We have shown that the use of HAART during treatment for tuberculosis significantly protected against mortality when compared with HIV-infected patients who received no antiretroviral medication or antiretroviral regimens other than HAART (RR, 0.36; 95% CI, 0.14–0.91; p = 0.01). Furthermore, HIV-infected patients who received HAART during their tuberculosis treatment converted their sputum smears and cultures to negative significantly faster than those not treated with HAART (mean of 3.5 vs. 5.9 wk [p = 0.01] and mean of 5.1 vs. 8.7 wk [p = 0.003], respectively). However, the administration of HAART was associated with a significant prolongation of tuberculosis treatment for unclear reasons. Despite the apparent benefits associated with HAART, only 32 (44%) of the 73 HIV-infected patients treated for tuberculosis during or after 1996 received HAART. This was likely due to the lack of an expert consensus about whether and when HAART should be initiated during the treatment of HIV-related tuberculosis—an issue that remains controversial (34
). Even though delaying HAART until the end of tuberculosis treatment simplifies the management of the two diseases, our results are in line with recent literature (35
) and provide compelling evidence to warrant the initiation of HAART during tuberculosis treatment in select patients. Until there is further information from prospective clinical trials about the optimal time to initiate HAART, the current World Health Organization recommendations remain our best guide (36
Our study was limited by potential biases. The effect of physician preference for prolonging treatment in HIV-infected patients proved to be difficult to control. Throughout chart reviews, it was evident that certain cases had treatment prolonged by their physician due to profound HIV-mediated immunosuppression rather than due to the standard reasons for prolonging therapy. Determining cause of death also proved difficult. We reviewed all available charts, computer records, death certificates, and autopsy information to determine cause of death; however, only a minority of cases had post mortem
analyses. The retrospective cohort design of this study precluded analysis of the effects of the timing of initiating HAART on tuberculosis outcomes and time-matched comparisons of CD4+
T-lymphocyte count and viral load in those receiving various antiretroviral regimens versus those receiving none. To determine the optimum duration of therapy for tuberculosis in an era of HAART and to determine the optimum time to initiate HAART would require a large randomized clinical trial. The database for this cohort was initiated in the early 1990s when the immune reconstitution syndrome in HIV-infected patients was starting to be described (37
); therefore, our data on this syndrome are limited. There was differential attrition in the two groups. However, most of the attrition in the HIV-infected patients was due to HIV-related death. Had these patients lived longer, the relapse rate would have likely been even higher.
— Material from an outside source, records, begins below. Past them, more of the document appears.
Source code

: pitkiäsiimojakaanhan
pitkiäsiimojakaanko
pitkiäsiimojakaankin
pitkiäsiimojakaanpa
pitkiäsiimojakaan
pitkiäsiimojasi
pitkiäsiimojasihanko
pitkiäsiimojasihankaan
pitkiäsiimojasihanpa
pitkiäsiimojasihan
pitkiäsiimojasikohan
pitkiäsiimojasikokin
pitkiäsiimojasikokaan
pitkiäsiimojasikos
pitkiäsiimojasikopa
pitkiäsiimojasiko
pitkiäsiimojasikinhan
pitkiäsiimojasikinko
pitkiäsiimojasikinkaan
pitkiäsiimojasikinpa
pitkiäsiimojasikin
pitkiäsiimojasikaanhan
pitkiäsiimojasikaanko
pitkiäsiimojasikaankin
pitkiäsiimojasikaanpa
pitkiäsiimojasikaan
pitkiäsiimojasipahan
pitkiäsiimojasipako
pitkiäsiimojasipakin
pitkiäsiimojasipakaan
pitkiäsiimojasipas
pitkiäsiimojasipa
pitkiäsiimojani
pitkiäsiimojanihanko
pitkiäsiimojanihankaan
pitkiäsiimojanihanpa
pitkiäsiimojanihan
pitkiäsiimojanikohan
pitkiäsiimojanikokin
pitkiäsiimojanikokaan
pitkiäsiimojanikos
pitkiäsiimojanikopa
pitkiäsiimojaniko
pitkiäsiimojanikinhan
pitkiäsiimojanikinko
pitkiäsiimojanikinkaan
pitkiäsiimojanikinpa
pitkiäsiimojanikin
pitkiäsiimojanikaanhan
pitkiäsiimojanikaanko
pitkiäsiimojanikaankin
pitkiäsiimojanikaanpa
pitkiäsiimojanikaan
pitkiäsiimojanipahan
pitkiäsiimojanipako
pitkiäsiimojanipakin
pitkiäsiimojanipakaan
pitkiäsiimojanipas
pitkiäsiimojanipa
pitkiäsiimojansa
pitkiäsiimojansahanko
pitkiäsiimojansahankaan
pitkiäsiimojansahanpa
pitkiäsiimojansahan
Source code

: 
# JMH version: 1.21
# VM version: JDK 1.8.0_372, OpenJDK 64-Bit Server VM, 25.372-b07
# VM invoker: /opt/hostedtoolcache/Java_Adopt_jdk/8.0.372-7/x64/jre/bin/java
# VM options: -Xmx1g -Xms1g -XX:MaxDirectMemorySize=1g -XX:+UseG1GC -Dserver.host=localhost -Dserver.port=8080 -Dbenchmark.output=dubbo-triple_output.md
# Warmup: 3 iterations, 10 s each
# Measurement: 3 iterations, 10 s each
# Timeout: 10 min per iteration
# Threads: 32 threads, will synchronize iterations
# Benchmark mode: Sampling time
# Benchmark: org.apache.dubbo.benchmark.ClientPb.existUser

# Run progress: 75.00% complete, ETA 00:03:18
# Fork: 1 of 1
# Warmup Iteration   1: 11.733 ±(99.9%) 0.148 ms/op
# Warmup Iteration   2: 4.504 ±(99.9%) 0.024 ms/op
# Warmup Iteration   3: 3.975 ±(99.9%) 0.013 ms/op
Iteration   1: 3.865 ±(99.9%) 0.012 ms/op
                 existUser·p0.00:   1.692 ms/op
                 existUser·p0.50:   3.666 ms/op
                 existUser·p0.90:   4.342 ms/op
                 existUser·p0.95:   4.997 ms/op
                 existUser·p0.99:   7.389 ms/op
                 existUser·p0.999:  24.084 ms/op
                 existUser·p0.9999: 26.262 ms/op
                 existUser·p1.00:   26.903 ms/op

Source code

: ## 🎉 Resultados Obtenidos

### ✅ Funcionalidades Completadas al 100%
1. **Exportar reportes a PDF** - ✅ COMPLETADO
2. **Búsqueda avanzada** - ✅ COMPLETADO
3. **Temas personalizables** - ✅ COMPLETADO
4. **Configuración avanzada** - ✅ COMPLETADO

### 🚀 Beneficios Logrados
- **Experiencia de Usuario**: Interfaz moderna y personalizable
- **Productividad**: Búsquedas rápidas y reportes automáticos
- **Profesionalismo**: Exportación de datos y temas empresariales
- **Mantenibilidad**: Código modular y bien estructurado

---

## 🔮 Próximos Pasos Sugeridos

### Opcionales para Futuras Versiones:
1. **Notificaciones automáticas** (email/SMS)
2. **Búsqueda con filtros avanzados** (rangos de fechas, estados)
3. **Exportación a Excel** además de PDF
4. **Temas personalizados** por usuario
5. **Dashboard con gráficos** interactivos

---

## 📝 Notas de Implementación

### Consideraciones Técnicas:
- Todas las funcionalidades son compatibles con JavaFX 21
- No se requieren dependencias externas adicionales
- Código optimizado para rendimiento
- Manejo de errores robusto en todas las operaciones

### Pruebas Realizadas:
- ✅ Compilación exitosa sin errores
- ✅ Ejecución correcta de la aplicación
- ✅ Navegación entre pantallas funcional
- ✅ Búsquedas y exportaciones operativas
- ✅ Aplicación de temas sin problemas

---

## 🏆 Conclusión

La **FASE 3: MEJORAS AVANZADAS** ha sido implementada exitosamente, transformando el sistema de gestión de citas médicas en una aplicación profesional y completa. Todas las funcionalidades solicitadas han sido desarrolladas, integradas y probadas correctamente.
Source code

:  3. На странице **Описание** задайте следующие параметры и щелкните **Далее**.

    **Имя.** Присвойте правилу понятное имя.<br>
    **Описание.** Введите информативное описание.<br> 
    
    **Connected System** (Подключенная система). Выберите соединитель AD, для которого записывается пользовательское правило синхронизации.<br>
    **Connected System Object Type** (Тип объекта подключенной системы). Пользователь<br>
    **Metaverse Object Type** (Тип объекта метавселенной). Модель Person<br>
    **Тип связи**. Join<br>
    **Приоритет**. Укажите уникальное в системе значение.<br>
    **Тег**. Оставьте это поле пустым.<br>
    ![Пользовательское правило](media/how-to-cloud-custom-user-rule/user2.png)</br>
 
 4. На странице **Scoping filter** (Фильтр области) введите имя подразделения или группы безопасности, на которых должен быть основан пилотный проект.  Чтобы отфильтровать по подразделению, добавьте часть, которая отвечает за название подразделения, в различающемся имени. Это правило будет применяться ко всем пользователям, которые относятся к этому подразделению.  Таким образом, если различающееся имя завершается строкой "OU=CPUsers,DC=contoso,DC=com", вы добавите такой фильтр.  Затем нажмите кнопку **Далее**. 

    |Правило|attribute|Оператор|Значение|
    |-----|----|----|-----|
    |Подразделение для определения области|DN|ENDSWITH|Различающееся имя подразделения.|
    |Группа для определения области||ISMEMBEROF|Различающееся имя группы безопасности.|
In summary, we have shown in this study that HIV-infected patients who successfully completed a rifamycin-based course of therapy, regardless of its duration, were more likely to relapse in follow-up when compared with HIV-uninfected patients. We have also shown that HIV-infected patients who received a 6-month, rifamycin-based course of tuberculosis treatment or who were treated intermittently had a relapse rate that was significantly higher than HIV-infected individuals who received a longer duration of therapy or were treated with daily dosing, respectively. Despite the varying recurrence rates noted in the literature, the generally recommended treatment for HIV-infected patients with tuberculosis is 6 months of a rifamycin-based regimen (2
). Based on our findings, we recommend that further research is warranted to identify the most efficacious duration of therapy and the optimum timing for HAART in the treatment of HIV-related tuberculosis.